Task requirements:
Reproduce the entries below, substituting "distance=" for every occurrence of "dist=" and leaving all other text unchanged.

Dataset entries
= = = = =

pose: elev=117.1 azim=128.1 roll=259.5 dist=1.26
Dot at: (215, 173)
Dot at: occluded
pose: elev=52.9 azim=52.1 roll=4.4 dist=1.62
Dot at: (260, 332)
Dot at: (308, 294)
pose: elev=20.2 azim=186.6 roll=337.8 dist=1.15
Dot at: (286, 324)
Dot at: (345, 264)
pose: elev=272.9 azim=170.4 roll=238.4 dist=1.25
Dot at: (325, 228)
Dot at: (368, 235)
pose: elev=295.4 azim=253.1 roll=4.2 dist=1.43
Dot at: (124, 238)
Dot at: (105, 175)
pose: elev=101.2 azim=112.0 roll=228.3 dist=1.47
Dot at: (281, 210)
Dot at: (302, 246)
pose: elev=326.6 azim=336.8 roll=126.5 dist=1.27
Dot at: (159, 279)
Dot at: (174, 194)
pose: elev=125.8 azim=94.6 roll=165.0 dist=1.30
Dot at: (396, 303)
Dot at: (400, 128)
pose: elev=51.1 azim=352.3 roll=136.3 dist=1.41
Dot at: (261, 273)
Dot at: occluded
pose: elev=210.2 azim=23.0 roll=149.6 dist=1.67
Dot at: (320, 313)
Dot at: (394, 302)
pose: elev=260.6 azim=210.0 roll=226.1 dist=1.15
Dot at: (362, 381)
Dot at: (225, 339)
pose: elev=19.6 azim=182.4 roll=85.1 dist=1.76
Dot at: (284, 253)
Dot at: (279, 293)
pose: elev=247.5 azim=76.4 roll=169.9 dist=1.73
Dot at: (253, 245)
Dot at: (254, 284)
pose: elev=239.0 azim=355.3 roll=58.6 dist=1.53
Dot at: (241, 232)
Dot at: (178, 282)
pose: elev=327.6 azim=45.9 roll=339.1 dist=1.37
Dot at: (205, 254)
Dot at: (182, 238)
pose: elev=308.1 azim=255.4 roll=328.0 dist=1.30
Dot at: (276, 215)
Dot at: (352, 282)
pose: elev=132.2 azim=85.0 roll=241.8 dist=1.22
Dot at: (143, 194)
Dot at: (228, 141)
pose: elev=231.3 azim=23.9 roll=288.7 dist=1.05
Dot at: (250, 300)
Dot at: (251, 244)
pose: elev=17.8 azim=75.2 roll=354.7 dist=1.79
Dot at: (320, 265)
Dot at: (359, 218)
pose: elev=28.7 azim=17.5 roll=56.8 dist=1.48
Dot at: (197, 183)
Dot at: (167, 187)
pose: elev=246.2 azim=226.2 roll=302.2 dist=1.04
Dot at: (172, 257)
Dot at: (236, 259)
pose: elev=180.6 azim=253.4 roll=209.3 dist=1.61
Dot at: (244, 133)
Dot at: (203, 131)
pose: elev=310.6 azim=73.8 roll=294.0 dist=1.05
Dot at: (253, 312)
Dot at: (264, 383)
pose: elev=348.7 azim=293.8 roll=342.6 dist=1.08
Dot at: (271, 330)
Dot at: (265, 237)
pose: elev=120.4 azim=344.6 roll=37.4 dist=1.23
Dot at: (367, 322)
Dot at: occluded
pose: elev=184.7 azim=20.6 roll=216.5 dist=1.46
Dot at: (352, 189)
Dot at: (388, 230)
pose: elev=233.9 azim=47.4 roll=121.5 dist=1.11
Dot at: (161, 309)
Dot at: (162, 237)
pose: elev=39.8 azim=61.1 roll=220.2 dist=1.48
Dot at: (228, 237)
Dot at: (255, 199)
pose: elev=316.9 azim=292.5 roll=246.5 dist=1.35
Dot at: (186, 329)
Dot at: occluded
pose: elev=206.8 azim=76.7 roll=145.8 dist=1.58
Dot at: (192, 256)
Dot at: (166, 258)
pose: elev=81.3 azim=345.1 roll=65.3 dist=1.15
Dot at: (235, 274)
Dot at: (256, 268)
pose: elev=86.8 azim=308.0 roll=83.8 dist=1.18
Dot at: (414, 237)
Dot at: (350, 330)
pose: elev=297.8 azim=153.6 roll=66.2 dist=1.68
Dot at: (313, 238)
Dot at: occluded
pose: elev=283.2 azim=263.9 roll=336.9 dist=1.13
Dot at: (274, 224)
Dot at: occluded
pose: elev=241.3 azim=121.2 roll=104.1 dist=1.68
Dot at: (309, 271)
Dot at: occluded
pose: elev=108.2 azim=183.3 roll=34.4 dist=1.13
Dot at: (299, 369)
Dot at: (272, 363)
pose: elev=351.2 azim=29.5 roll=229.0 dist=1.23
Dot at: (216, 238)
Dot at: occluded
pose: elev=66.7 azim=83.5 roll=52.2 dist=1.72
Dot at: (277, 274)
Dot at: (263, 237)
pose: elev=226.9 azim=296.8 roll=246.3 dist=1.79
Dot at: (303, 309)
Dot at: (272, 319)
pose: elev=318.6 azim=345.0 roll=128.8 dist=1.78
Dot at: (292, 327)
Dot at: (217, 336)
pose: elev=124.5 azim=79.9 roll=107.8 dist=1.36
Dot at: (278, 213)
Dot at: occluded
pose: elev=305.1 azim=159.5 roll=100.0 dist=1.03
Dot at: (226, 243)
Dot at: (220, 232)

= = = = =

Output of the exercise:
pose: elev=117.1 azim=128.1 roll=259.5 distance=1.26
Dot at: (215, 173)
Dot at: occluded
pose: elev=52.9 azim=52.1 roll=4.4 distance=1.62
Dot at: (260, 332)
Dot at: (308, 294)
pose: elev=20.2 azim=186.6 roll=337.8 distance=1.15
Dot at: (286, 324)
Dot at: (345, 264)
pose: elev=272.9 azim=170.4 roll=238.4 distance=1.25
Dot at: (325, 228)
Dot at: (368, 235)
pose: elev=295.4 azim=253.1 roll=4.2 distance=1.43
Dot at: (124, 238)
Dot at: (105, 175)
pose: elev=101.2 azim=112.0 roll=228.3 distance=1.47
Dot at: (281, 210)
Dot at: (302, 246)
pose: elev=326.6 azim=336.8 roll=126.5 distance=1.27
Dot at: (159, 279)
Dot at: (174, 194)
pose: elev=125.8 azim=94.6 roll=165.0 distance=1.30
Dot at: (396, 303)
Dot at: (400, 128)
pose: elev=51.1 azim=352.3 roll=136.3 distance=1.41
Dot at: (261, 273)
Dot at: occluded
pose: elev=210.2 azim=23.0 roll=149.6 distance=1.67
Dot at: (320, 313)
Dot at: (394, 302)
pose: elev=260.6 azim=210.0 roll=226.1 distance=1.15
Dot at: (362, 381)
Dot at: (225, 339)
pose: elev=19.6 azim=182.4 roll=85.1 distance=1.76
Dot at: (284, 253)
Dot at: (279, 293)
pose: elev=247.5 azim=76.4 roll=169.9 distance=1.73
Dot at: (253, 245)
Dot at: (254, 284)
pose: elev=239.0 azim=355.3 roll=58.6 distance=1.53
Dot at: (241, 232)
Dot at: (178, 282)
pose: elev=327.6 azim=45.9 roll=339.1 distance=1.37
Dot at: (205, 254)
Dot at: (182, 238)
pose: elev=308.1 azim=255.4 roll=328.0 distance=1.30
Dot at: (276, 215)
Dot at: (352, 282)
pose: elev=132.2 azim=85.0 roll=241.8 distance=1.22
Dot at: (143, 194)
Dot at: (228, 141)
pose: elev=231.3 azim=23.9 roll=288.7 distance=1.05
Dot at: (250, 300)
Dot at: (251, 244)
pose: elev=17.8 azim=75.2 roll=354.7 distance=1.79
Dot at: (320, 265)
Dot at: (359, 218)
pose: elev=28.7 azim=17.5 roll=56.8 distance=1.48
Dot at: (197, 183)
Dot at: (167, 187)
pose: elev=246.2 azim=226.2 roll=302.2 distance=1.04
Dot at: (172, 257)
Dot at: (236, 259)
pose: elev=180.6 azim=253.4 roll=209.3 distance=1.61
Dot at: (244, 133)
Dot at: (203, 131)
pose: elev=310.6 azim=73.8 roll=294.0 distance=1.05
Dot at: (253, 312)
Dot at: (264, 383)
pose: elev=348.7 azim=293.8 roll=342.6 distance=1.08
Dot at: (271, 330)
Dot at: (265, 237)
pose: elev=120.4 azim=344.6 roll=37.4 distance=1.23
Dot at: (367, 322)
Dot at: occluded
pose: elev=184.7 azim=20.6 roll=216.5 distance=1.46
Dot at: (352, 189)
Dot at: (388, 230)
pose: elev=233.9 azim=47.4 roll=121.5 distance=1.11
Dot at: (161, 309)
Dot at: (162, 237)
pose: elev=39.8 azim=61.1 roll=220.2 distance=1.48
Dot at: (228, 237)
Dot at: (255, 199)
pose: elev=316.9 azim=292.5 roll=246.5 distance=1.35
Dot at: (186, 329)
Dot at: occluded
pose: elev=206.8 azim=76.7 roll=145.8 distance=1.58
Dot at: (192, 256)
Dot at: (166, 258)
pose: elev=81.3 azim=345.1 roll=65.3 distance=1.15
Dot at: (235, 274)
Dot at: (256, 268)
pose: elev=86.8 azim=308.0 roll=83.8 distance=1.18
Dot at: (414, 237)
Dot at: (350, 330)
pose: elev=297.8 azim=153.6 roll=66.2 distance=1.68
Dot at: (313, 238)
Dot at: occluded
pose: elev=283.2 azim=263.9 roll=336.9 distance=1.13
Dot at: (274, 224)
Dot at: occluded
pose: elev=241.3 azim=121.2 roll=104.1 distance=1.68
Dot at: (309, 271)
Dot at: occluded
pose: elev=108.2 azim=183.3 roll=34.4 distance=1.13
Dot at: (299, 369)
Dot at: (272, 363)
pose: elev=351.2 azim=29.5 roll=229.0 distance=1.23
Dot at: (216, 238)
Dot at: occluded
pose: elev=66.7 azim=83.5 roll=52.2 distance=1.72
Dot at: (277, 274)
Dot at: (263, 237)
pose: elev=226.9 azim=296.8 roll=246.3 distance=1.79
Dot at: (303, 309)
Dot at: (272, 319)
pose: elev=318.6 azim=345.0 roll=128.8 distance=1.78
Dot at: (292, 327)
Dot at: (217, 336)
pose: elev=124.5 azim=79.9 roll=107.8 distance=1.36
Dot at: (278, 213)
Dot at: occluded
pose: elev=305.1 azim=159.5 roll=100.0 distance=1.03
Dot at: (226, 243)
Dot at: (220, 232)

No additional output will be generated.